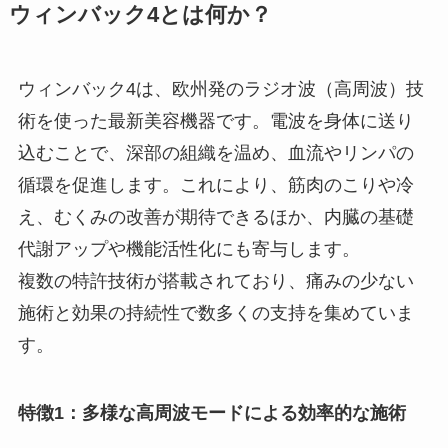
ウィンバック4とは何か？
ウィンバック4は、欧州発のラジオ波（高周波）技
術を使った最新美容機器です。電波を身体に送り
込むことで、深部の組織を温め、血流やリンパの
循環を促進します。これにより、筋肉のこりや冷
え、むくみの改善が期待できるほか、内臓の基礎
代謝アップや機能活性化にも寄与します。
複数の特許技術が搭載されており、痛みの少ない
施術と効果の持続性で数多くの支持を集めていま
す。
特徴1：多様な高周波モードによる効率的な施術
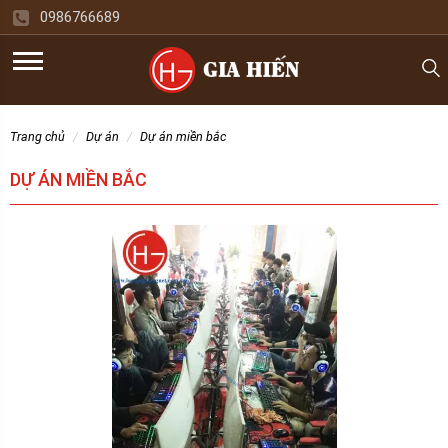
0986766689
trang chủ
dự án
dự án miền bắc
DỰ ÁN MIỀN BẮC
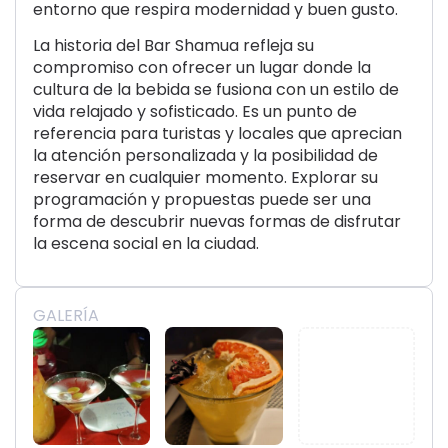
entorno que respira modernidad y buen gusto.
La historia del Bar Shamua refleja su
compromiso con ofrecer un lugar donde la
cultura de la bebida se fusiona con un estilo de
vida relajado y sofisticado. Es un punto de
referencia para turistas y locales que aprecian
la atención personalizada y la posibilidad de
reservar en cualquier momento. Explorar su
programación y propuestas puede ser una
forma de descubrir nuevas formas de disfrutar
la escena social en la ciudad.
GALERÍA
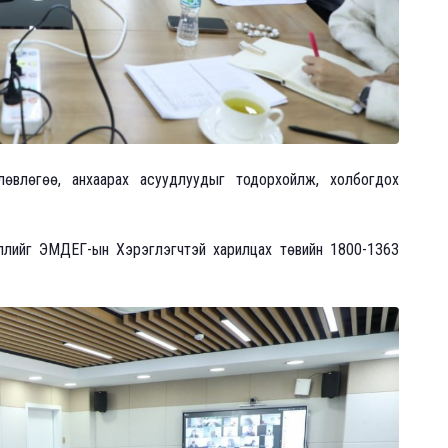
өвлөгөө, анхаарах асуудлуудыг тодорхойлж, холбогдох
эллийг ЭМДЕГ-ын Хэрэглэгчтэй харилцах төвийн 1800-1363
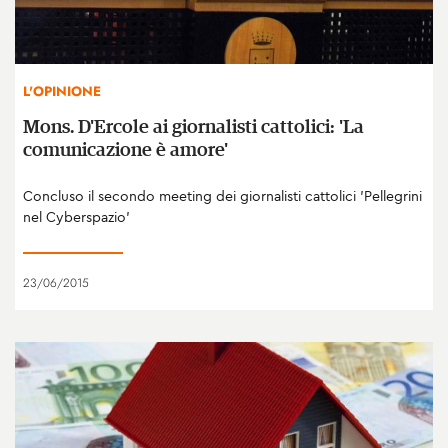
L'OPINIONE
Mons. D'Ercole ai giornalisti cattolici: 'La
comunicazione è amore'
Concluso il secondo meeting dei giornalisti cattolici 'Pellegrini
nel Cyberspazio'
23/06/2015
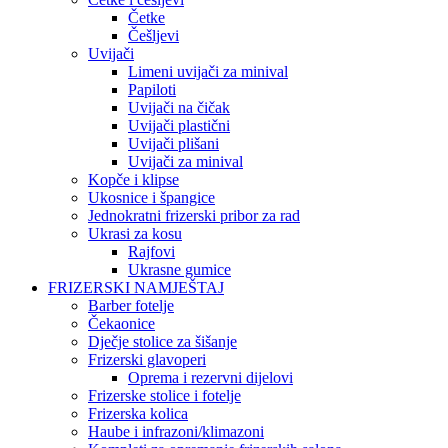
Četke
Češljevi
Uvijači
Limeni uvijači za minival
Papiloti
Uvijači na čičak
Uvijači plastični
Uvijači plišani
Uvijači za minival
Kopče i klipse
Ukosnice i špangice
Jednokratni frizerski pribor za rad
Ukrasi za kosu
Rajfovi
Ukrasne gumice
FRIZERSKI NAMJEŠTAJ
Barber fotelje
Čekaonice
Dječje stolice za šišanje
Frizerski glavoperi
Oprema i rezervni dijelovi
Frizerske stolice i fotelje
Frizerska kolica
Haube i infrazoni/klimazoni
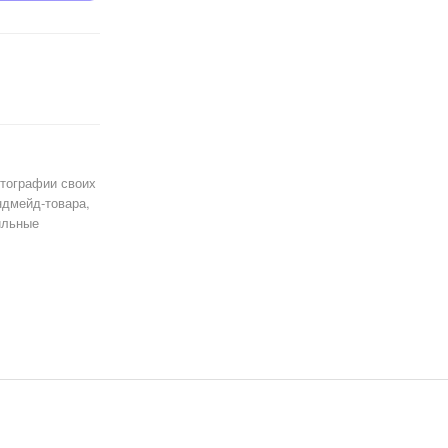
тографии своих
ндмейд-товара,
ильные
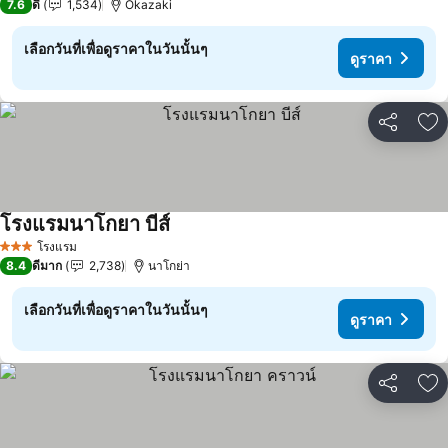
7.6
ดี
1,534
Okazaki
เลือกวันที่เพื่อดูราคาในวันนั้นๆ
ดูราคา
แชร์
เพ
โรงแรมนาโกยา บีส์
ดูราคา
โรงแรม
3 ดาว
8.4
ดีมาก
2,738
นาโกย่า
เลือกวันที่เพื่อดูราคาในวันนั้นๆ
ดูราคา
แชร์
เพ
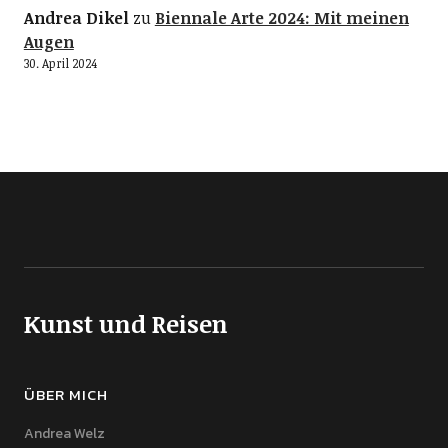
Andrea Dikel
zu
Biennale Arte 2024: Mit meinen
Augen
30. April 2024
Kunst und Reisen
ÜBER MICH
Andrea Welz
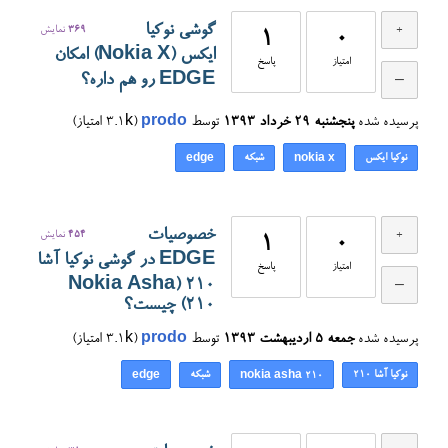
گوشی نوکیا
369
نمایش
1
0
ایکس (Nokia X) امکان
امتیاز
پاسخ
EDGE رو هم داره؟
پرسیده شده
پنجشنبه ۲۹ خرداد ۱۳۹۳
توسط
prodo
(
3.1k
امتیاز)
نوکیا ایکس
شبکه
edge
nokia x
خصوصیات
454
نمایش
1
0
EDGE در گوشی نوکیا آشا
امتیاز
پاسخ
۲۱۰ (Nokia Asha
210) چیست؟
پرسیده شده
جمعه ۵ اردیبهشت ۱۳۹۳
توسط
prodo
(
3.1k
امتیاز)
نوکیا آشا ۲۱۰
شبکه
edge
nokia asha 210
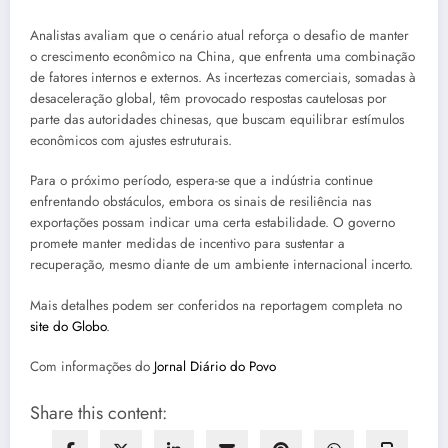
Analistas avaliam que o cenário atual reforça o desafio de manter
o crescimento econômico na China, que enfrenta uma combinação
de fatores internos e externos. As incertezas comerciais, somadas à
desaceleração global, têm provocado respostas cautelosas por
parte das autoridades chinesas, que buscam equilibrar estímulos
econômicos com ajustes estruturais.
Para o próximo período, espera-se que a indústria continue
enfrentando obstáculos, embora os sinais de resiliência nas
exportações possam indicar uma certa estabilidade. O governo
promete manter medidas de incentivo para sustentar a
recuperação, mesmo diante de um ambiente internacional incerto.
Mais detalhes podem ser conferidos na reportagem completa no
site do Globo
.
Com informações do
Jornal Diário do Povo
Share this content:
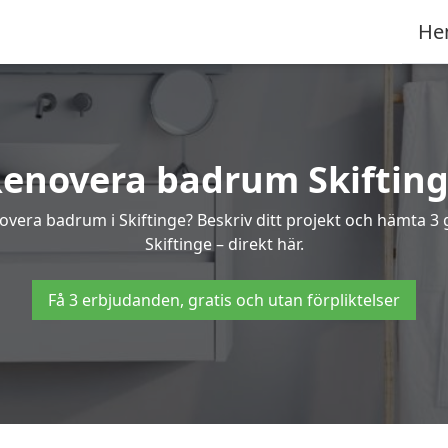
He
enovera badrum Skiftin
novera badrum i Skiftinge? Beskriv ditt projekt och hämta 3
Skiftinge – direkt här.
Få 3 erbjudanden, gratis och utan förpliktelser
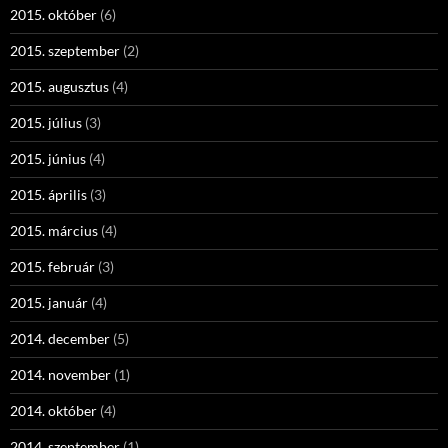
2015. október
(6)
2015. szeptember
(2)
2015. augusztus
(4)
2015. július
(3)
2015. június
(4)
2015. április
(3)
2015. március
(4)
2015. február
(3)
2015. január
(4)
2014. december
(5)
2014. november
(1)
2014. október
(4)
2014. szeptember
(1)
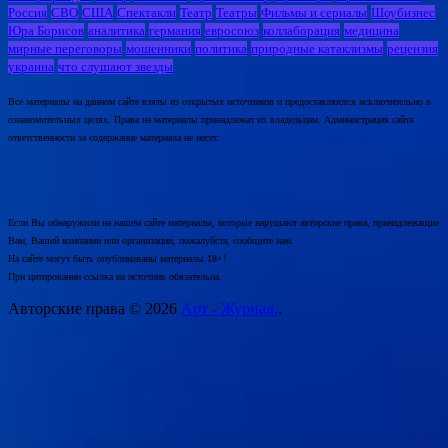
Россия
СВО
США
Спектакли
Театр
Театры
Фильмы и сериалы
Шоубизнес
Юра Борисов
аналитика
германия
евросоюз
коллаборация
медицина
мирные переговоры
мошенники
политика
природные катаклизмы
рецензия
украина
что слушают звезды
Все материалы на данном сайте взяты из открытых источников и предоставляются исключительно в
ознакомительных целях. Права на материалы принадлежат их владельцам. Администрация сайта
ответственности за содержание материала не несет.
Если Вы обнаружили на нашем сайте материалы, которые нарушают авторские права, принадлежащие
Вам, Вашей компании или организации, пожалуйста, сообщите нам.
На сайте могут быть опубликованы материалы 18+!
При цитировании ссылка на источник обязательна.
Авторские права © 2026
Арт - Журнал.
.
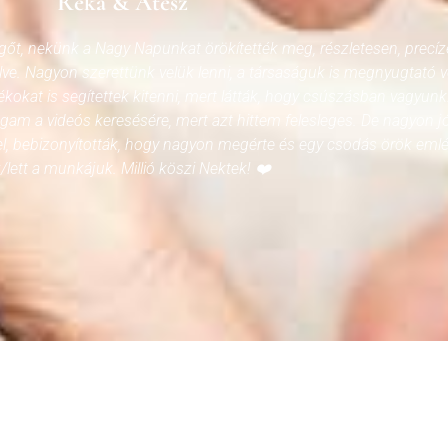
Réka & Atesz
gőt, nekünk a Nagy Napunkat örökítették meg, részletesen, precíz
e. Nagyon szerettünk velük lenni, a társaságuk is megnyugtató vo
okat is segítettek kitenni, mert látták, hogy csúszásban vagyunk
m a videós keresésére, mert azt hittem felesleges. De nagyon jó
el, bebizonyították, hogy nagyon megérte és egy csodás örök eml
/lett a munkájuk. Millió köszi Nektek! ❤️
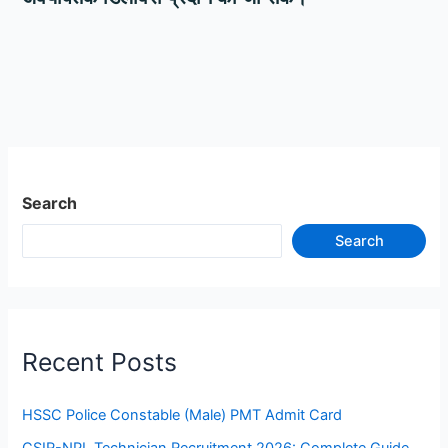
Search
Search
Recent Posts
HSSC Police Constable (Male) PMT Admit Card
CSIR-NPL Technician Recruitment 2026: Complete Guide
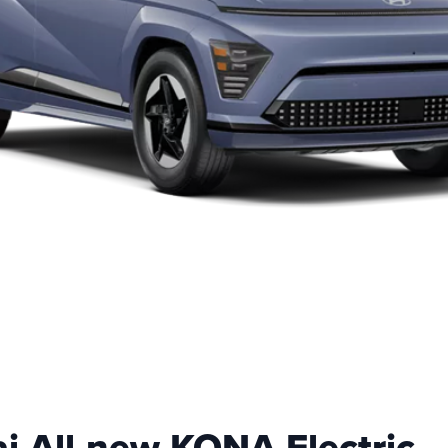
i All-new KONA Electric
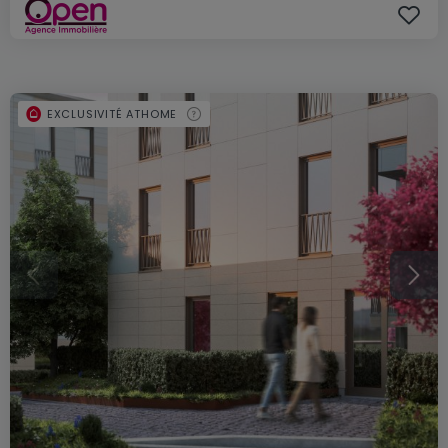
EXCLUSIVITÉ ATHOME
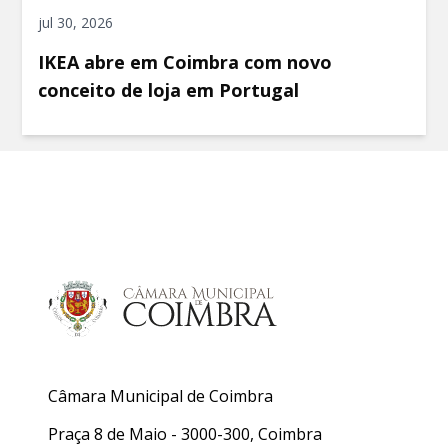
jul 30, 2026
IKEA abre em Coimbra com novo
conceito de loja em Portugal
Câmara Municipal de Coimbra
Praça 8 de Maio - 3000-300, Coimbra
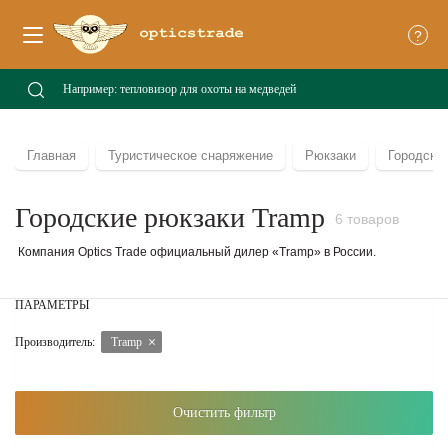
?
Главная
Туристическое снаряжение
Рюкзаки
Городски
Городские рюкзаки Tramp
6 товаров
Компания Optics Trade официальный дилер «Tramp» в России.
ПАРАМЕТРЫ
Производитель:
Tramp
Очистить фильтр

[Exercise details]
Rewrite all of the rows above with each "Tramp" swapped for "Deuter" and everything else left as it is. Omit the pictures from your answer.

[Response to the task]
ウィンバック4とは何か？
ウィンバック4は、欧州発のラジオ波（高周波）技
術を使った最新美容機器です。電波を身体に送り
込むことで、深部の組織を温め、血流やリンパの
循環を促進します。これにより、筋肉のこりや冷
え、むくみの改善が期待できるほか、内臓の基礎
代謝アップや機能活性化にも寄与します。
複数の特許技術が搭載されており、痛みの少ない
施術と効果の持続性で数多くの支持を集めていま
す。
特徴1：多様な高周波モードによる効率的な施術
0986766689
trang chủ
dự án
dự án miền bắc
DỰ ÁN MIỀN BẮC
entorno que respira modernidad y buen gusto.
La historia del Bar Shamua refleja su
compromiso con ofrecer un lugar donde la
cultura de la bebida se fusiona con un estilo de
vida relajado y sofisticado. Es un punto de
referencia para turistas y locales que aprecian
la atención personalizada y la posibilidad de
reservar en cualquier momento. Explorar su
programación y propuestas puede ser una
forma de descubrir nuevas formas de disfrutar
la escena social en la ciudad.
GALERÍA
өвлөгөө, анхаарах асуудлуудыг тодорхойлж, холбогдох
эллийг ЭМДЕГ-ын Хэрэглэгчтэй харилцах төвийн 1800-1363
L'OPINIONE
Mons. D'Ercole ai giornalisti cattolici: 'La
comunicazione è amore'
Concluso il secondo meeting dei giornalisti cattolici 'Pellegrini
nel Cyberspazio'
23/06/2015
Četke
Češljevi
Uvijači
Limeni uvijači za minival
Papiloti
Uvijači na čičak
Uvijači plastični
Uvijači plišani
Uvijači za minival
Kopče i klipse
Ukosnice i špangice
Jednokratni frizerski pribor za rad
Ukrasi za kosu
Rajfovi
Ukrasne gumice
FRIZERSKI NAMJEŠTAJ
Barber fotelje
Čekaonice
Dječje stolice za šišanje
Frizerski glavoperi
Oprema i rezervni dijelovi
Frizerske stolice i fotelje
Frizerska kolica
Haube i infrazoni/klimazoni
тографии своих
ндмейд-товара,
ильные
7.6
ดี
1,534
Okazaki
เลือกวันที่เพื่อดูราคาในวันนั้นๆ
ดูราคา
แชร์
เพ
โรงแรมนาโกยา บีส์
ดูราคา
โรงแรม
3 ดาว
8.4
ดีมาก
2,738
นาโกย่า
เลือกวันที่เพื่อดูราคาในวันนั้นๆ
ดูราคา
แชร์
เพ
Andrea Dikel
zu
Biennale Arte 2024: Mit meinen
Augen
30. April 2024
Kunst und Reisen
ÜBER MICH
Andrea Welz
گوشی نوکیا
369
نمایش
1
0
ایکس (Nokia X) امکان
امتیاز
پاسخ
EDGE رو هم داره؟
پرسیده شده
پنجشنبه ۲۹ خرداد ۱۳۹۳
توسط
prodo
(
3.1k
امتیاز)
نوکیا ایکس
شبکه
edge
nokia x
خصوصیات
454
نمایش
1
0
EDGE در گوشی نوکیا آشا
امتیاز
پاسخ
۲۱۰ (Nokia Asha
210) چیست؟
پرسیده شده
جمعه ۵ اردیبهشت ۱۳۹۳
توسط
prodo
(
3.1k
امتیاز)
نوکیا آشا ۲۱۰
شبکه
edge
nokia asha 210
Analistas avaliam que o cenário atual reforça o desafio de manter
o crescimento econômico na China, que enfrenta uma combinação
de fatores internos e externos. As incertezas comerciais, somadas à
desaceleração global, têm provocado respostas cautelosas por
parte das autoridades chinesas, que buscam equilibrar estímulos
econômicos com ajustes estruturais.
Para o próximo período, espera-se que a indústria continue
enfrentando obstáculos, embora os sinais de resiliência nas
exportações possam indicar uma certa estabilidade. O governo
promete manter medidas de incentivo para sustentar a
recuperação, mesmo diante de um ambiente internacional incerto.
Mais detalhes podem ser conferidos na reportagem completa no
site do Globo
.
Com informações do
Jornal Diário do Povo
Share this content:
He
enovera badrum Skiftin
novera badrum i Skiftinge? Beskriv ditt projekt och hämta 3
Skiftinge – direkt här.
Få 3 erbjudanden, gratis och utan förpliktelser
2015. október
(6)
2015. szeptember
(2)
2015. augusztus
(4)
2015. július
(3)
2015. június
(4)
2015. április
(3)
2015. március
(4)
2015. február
(3)
2015. január
(4)
2014. december
(5)
2014. november
(1)
2014. október
(4)
2014. szeptember
(1)
Россия
СВО
США
Спектакли
Театр
Театры
Фильмы и сериалы
Шоубизнес
Юра Борисов
аналитика
германия
евросоюз
коллаборация
медицина
мирные переговоры
мошенники
политика
природные катаклизмы
рецензия
украина
что слушают звезды
Все материалы на данном сайте взяты из открытых источников и предоставляются исключительно в
ознакомительных целях. Права на материалы принадлежат их владельцам. Администрация сайта
ответственности за содержание материала не несет.
Если Вы обнаружили на нашем сайте материалы, которые нарушают авторские права, принадлежащие
Вам, Вашей компании или организации, пожалуйста, сообщите нам.
На сайте могут быть опубликованы материалы 18+!
При цитировании ссылка на источник обязательна.
Авторские права © 2026
Арт - Журнал.
.
Réka & Atesz
gőt, nekünk a Nagy Napunkat örökítették meg, részletesen, precíz
e. Nagyon szerettünk velük lenni, a társaságuk is megnyugtató vo
okat is segítettek kitenni, mert látták, hogy csúszásban vagyunk
m a videós keresésére, mert azt hittem felesleges. De nagyon jó
el, bebizonyították, hogy nagyon megérte és egy csodás örök eml
/lett a munkájuk. Millió köszi Nektek! ❤️
Search
Search
Recent Posts
HSSC Police Constable (Male) PMT Admit Card
CSIR-NPL Technician Recruitment 2026: Complete Guide
i All-new KONA Electric
EXCLUSIVITÉ ATHOME
jul 30, 2026
IKEA abre em Coimbra com novo
conceito de loja em Portugal
Câmara Municipal de Coimbra
Praça 8 de Maio - 3000-300, Coimbra
?
Главная
Туристическое снаряжение
Рюкзаки
Городски
Городские рюкзаки Deuter
6 товаров
Компания Optics Trade официальный дилер «Deuter» в России.
ПАРАМЕТРЫ
Производитель:
Deuter
Очистить фильтр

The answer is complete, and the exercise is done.